Treatments: Antimalarial drugs are used to treat malaria. These drugs affect some of the chemical reactions important for the parasite survival. This ends up killing the parasite. Some drugs interfere with the synthesis of DNA. Malaria parasites have developed resistance to drugs, which means they are ineffective in killing the parasites. There are three factors that guide the treatment that is chosen for a patient: Prevention: 1. Which species of Plasmodium (P. vivax, P. falciparum, P. ovale, or P. malariae) is causing the infection 2. The type of symptoms the patient exhibits, which determines if the infection is uncomplicated or severe. 3. The drug sensitivity of the parasite causing the infection. There is no vaccine yet available for malaria. Mosquito nets sprayed with pesticides are used to kill the mosquitoes. The mosquitoes are becoming resistant to certain pesticides used to kill them, including DDT. Malaria parasites are very good at hiding from the host immune system. They do this by spending most of their time inside the host cells (liver and blood cells) so host immune cells have a hard time finding them and destroying them. They also change form multiple times throughout their life cycle inside the host, which makes it hard for the immune system to recognize the parasite. Scientists have been trying to develop vaccines that prevent the parasite from entering the host cells. Vaccines are being developed against the parasite surface receptors that it uses to enter the host cells.

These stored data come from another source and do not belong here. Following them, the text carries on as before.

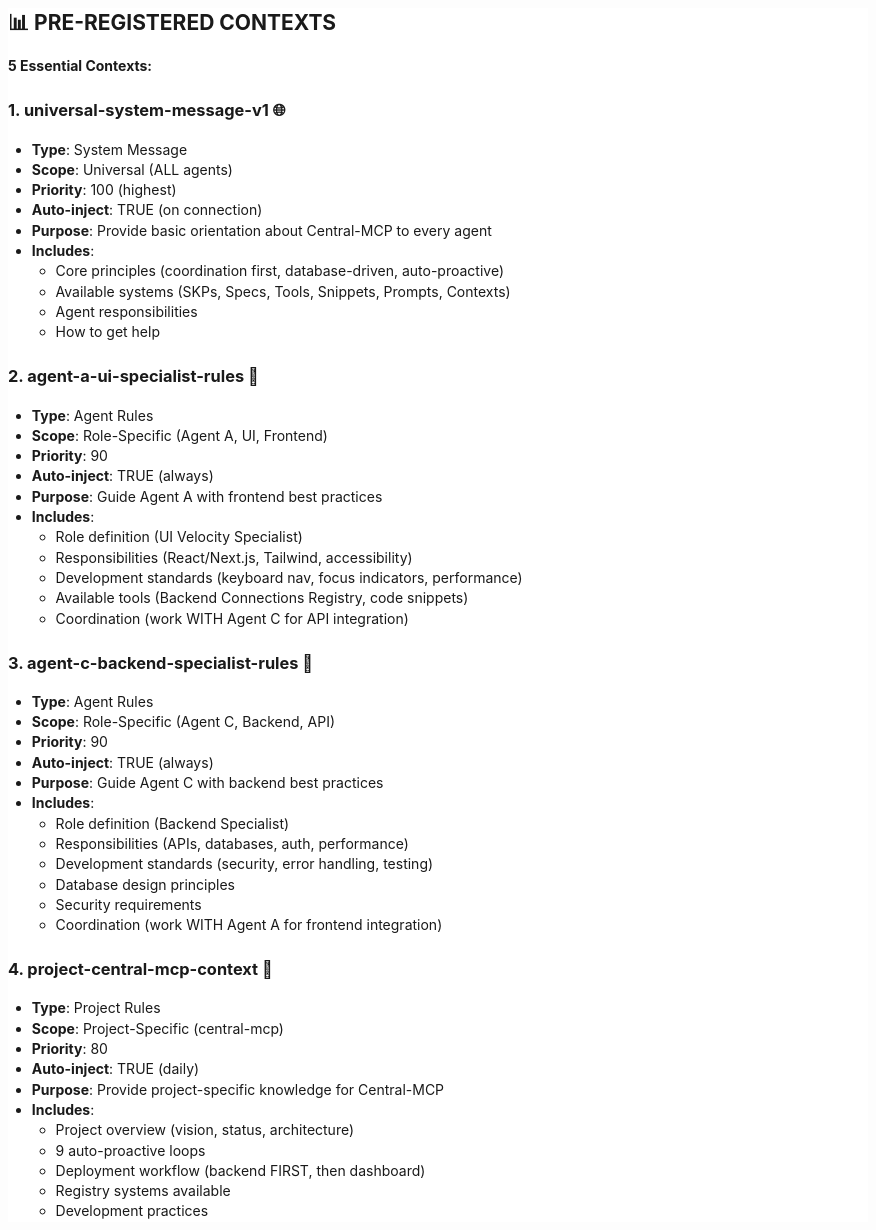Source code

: 
## 📊 PRE-REGISTERED CONTEXTS

**5 Essential Contexts:**

### 1. **universal-system-message-v1** 🌐
- **Type**: System Message
- **Scope**: Universal (ALL agents)
- **Priority**: 100 (highest)
- **Auto-inject**: TRUE (on connection)
- **Purpose**: Provide basic orientation about Central-MCP to every agent
- **Includes**:
  - Core principles (coordination first, database-driven, auto-proactive)
  - Available systems (SKPs, Specs, Tools, Snippets, Prompts, Contexts)
  - Agent responsibilities
  - How to get help

### 2. **agent-a-ui-specialist-rules** 🎨
- **Type**: Agent Rules
- **Scope**: Role-Specific (Agent A, UI, Frontend)
- **Priority**: 90
- **Auto-inject**: TRUE (always)
- **Purpose**: Guide Agent A with frontend best practices
- **Includes**:
  - Role definition (UI Velocity Specialist)
  - Responsibilities (React/Next.js, Tailwind, accessibility)
  - Development standards (keyboard nav, focus indicators, performance)
  - Available tools (Backend Connections Registry, code snippets)
  - Coordination (work WITH Agent C for API integration)

### 3. **agent-c-backend-specialist-rules** 🔧
- **Type**: Agent Rules
- **Scope**: Role-Specific (Agent C, Backend, API)
- **Priority**: 90
- **Auto-inject**: TRUE (always)
- **Purpose**: Guide Agent C with backend best practices
- **Includes**:
  - Role definition (Backend Specialist)
  - Responsibilities (APIs, databases, auth, performance)
  - Development standards (security, error handling, testing)
  - Database design principles
  - Security requirements
  - Coordination (work WITH Agent A for frontend integration)

### 4. **project-central-mcp-context** 📂
- **Type**: Project Rules
- **Scope**: Project-Specific (central-mcp)
- **Priority**: 80
- **Auto-inject**: TRUE (daily)
- **Purpose**: Provide project-specific knowledge for Central-MCP
- **Includes**:
  - Project overview (vision, status, architecture)
  - 9 auto-proactive loops
  - Deployment workflow (backend FIRST, then dashboard)
  - Registry systems available
  - Development practices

Challenges for treatment: 1. The Plasmodium life cycle is very complex. It displays various antigens and has various effects on the body depending on which stage it is in. 2. A full natural immunity never develops. Mutation and Resistance Information: Plasmodium shows resistance to various antibiotics. The malaria parasites have developed strategies that make them resistant to antibiotics. Also the parasites are able to easily change the proteins that they express at their surface and this makes it difficult for the host immune system to recognize them as the invading parasite. Current Issues/Other Information: (1) Malaria causes a 1.3% average loss of yearly economic growth in countries with high transmission. It has longterm effects on the learning and attendance of children in school, and on attendance in the workplace. (2) The size and complexity of the parasite means that each infection presents thousands of antigens to the human immune system. Therefore, it has been difficult to determine which of these antigens is a useful target for vaccine development. (3) The parasite changes through several life stages even while in the human host, presenting a different subset of molecules for the immune system to combat at each stage. (4) The parasite has evolved a series of strategies that allow it to confuse, hide, and misdirect the human immune system. (5) It is possible to have multiple malaria infections of not only different species but also of different strains at the same time. In order to develop vaccines or drugs against processes that are unique to the parasite and not found in the host is an important step in fighting malaria. This is one of the reasons that it is important to understand the cell biology of the Plasmodium infection. Scientist who study the basic cell biology of Plasmodium infection try to understand the stages and processes that are part of the parasite life cycle, and perhaps identify new drugs that could prevent or cure malaria.